Most investors / readers know about inflation -- an increase in the price of a good or service not connected to an improvement. But fewer know about its flipside -- deflation -- a decline in prices.
Moreover, while inflation is a serious problem -- it erodes purchasing power and makes it hard for businesses to project and plan for costs, moving forward- - deflation is an even bigger menace.
That's because deflation decreases the amount of money flowing to businesses for their products/services, reducing the money needed to keep commercial activity alive and the economy growing.
Deflation: a danger sign
Don't misunderstand: a price cut after a company becomes more-efficient, or implements a 'holiday or promotional' sale, is fine. Deflation is different: it's pervasive price cutting and asset price declines -- falling prices across the product/service spectrum -- usually driven by a lack of consumer / wholesale demand.
Further, if deflation persists it can, you guessed it, lead to lay-offs. Companies and factories with lower revenue and demand for their products / services scale-back production to reduce expenses by laying-off employees. Those laid-off employees then cut expenses as they search for new work assignments by cutting spending, resulting in even lower demand for products, further price cuts, and lower company revenues, and a vicious cycle can ensue.
With the financial crisis that's squeezed credit in the U.S. now beginning to affect Europe, Bloomberg News reported Monday, are we approaching the danger of deflation? Economist David H. Wang says all of the symptoms are there. "We have falling commodity and raw materials prices, falling home prices, a pull-back in consumer spending, slowing GDP growth just about everywhere, and the worst credit conditions in several generations. These are all characteristic of a deflationary cycle," Wang said.

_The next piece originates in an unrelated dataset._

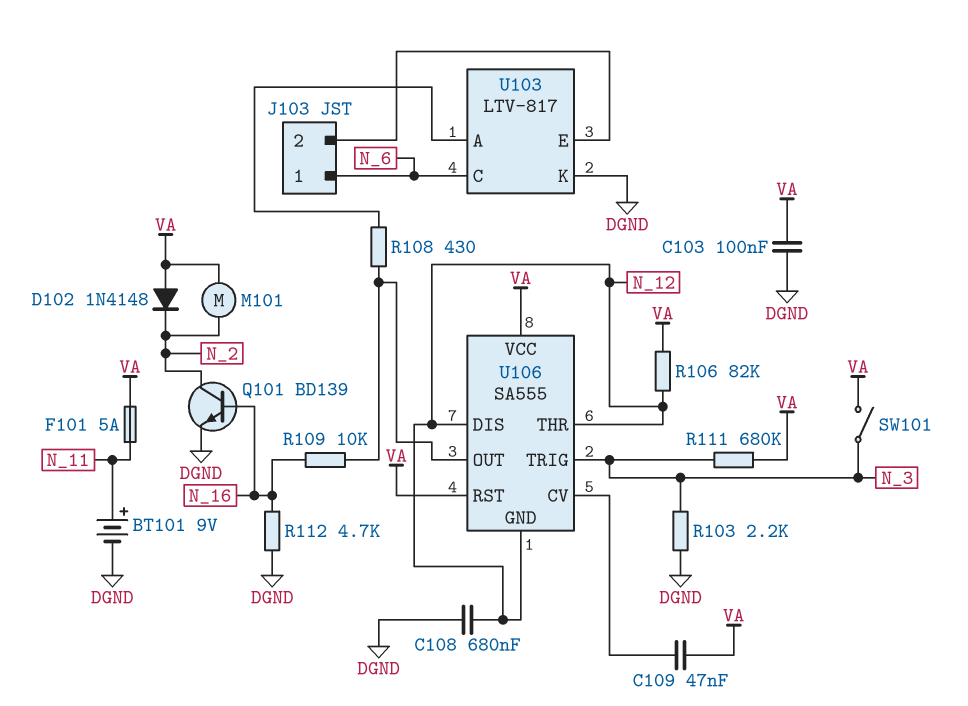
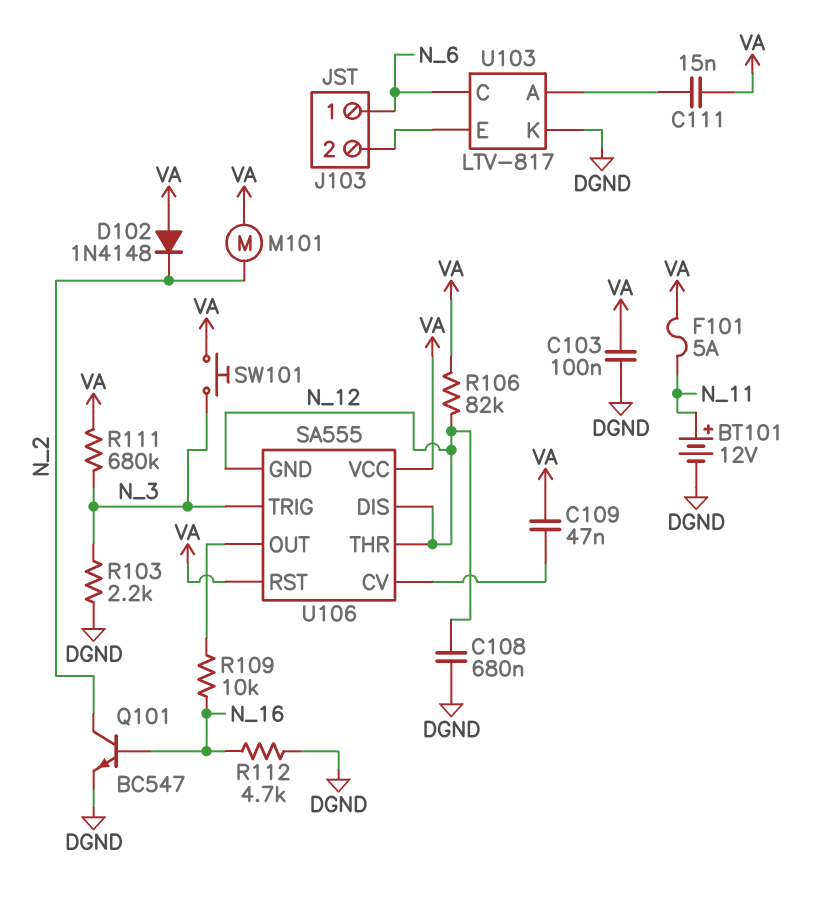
BT101: 9V (plus N_11, minus DGND) -> 12V (plus N_11, minus DGND)
C111: none -> 15nF (U103/A, VA)
Q101: NPN BD139 (B N_16, C N_2, E DGND) -> NPN BC547 (B N_16, C N_2, E DGND)
R108: 430 (U103/A, U106/OUT) -> none
SW101: switch (N_3, VA) -> button (N_3, VA)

If commodity prices continue to decline and consumer prices do as well, "the Fed will have to cut rates, so will Europe and other central banks" to prevent the aforementioned deflation spiral, Wang said.
"n the fiscal side, increased government borrowing risks the danger of rising inflation. But that increase in spending has to be seen against a backdrop of a U.S. and now a global de-leveraging that's putting a downward pressure on prices," Wang said. "It's clear now the greater risk and danger is deflation, and that's what the Fed and other central banks should be fighting."
Monetary / Economic Analysis: What the U.S. -- and the world -- wants to avoid is a protracted period of declining prices. There always the risk that long-term inflation will rise, but policy makers must focus on preventing deflation, even it means higher inflation later, in order to prevent the serious damage that deflation would cause to the economy.










Reader Comments (Page 1 of 1)
11-19-2008 @ 11:05AM
R. I. Burnham said...
During an inflationary period, the consumer's interest is to buy as soon as possible before the price of the wanted item increases. On the other hand, in a deflationary period, the opposite occurs. The consumer puts off the purchase in anticipation of a lower price in the future. That is the danger to the economy during a deflationary period. The pressure is to postpone spending. Why should I buy a car, a house or take a trip, etc. if I feel certain that the price will be lower tomorrow or the next day.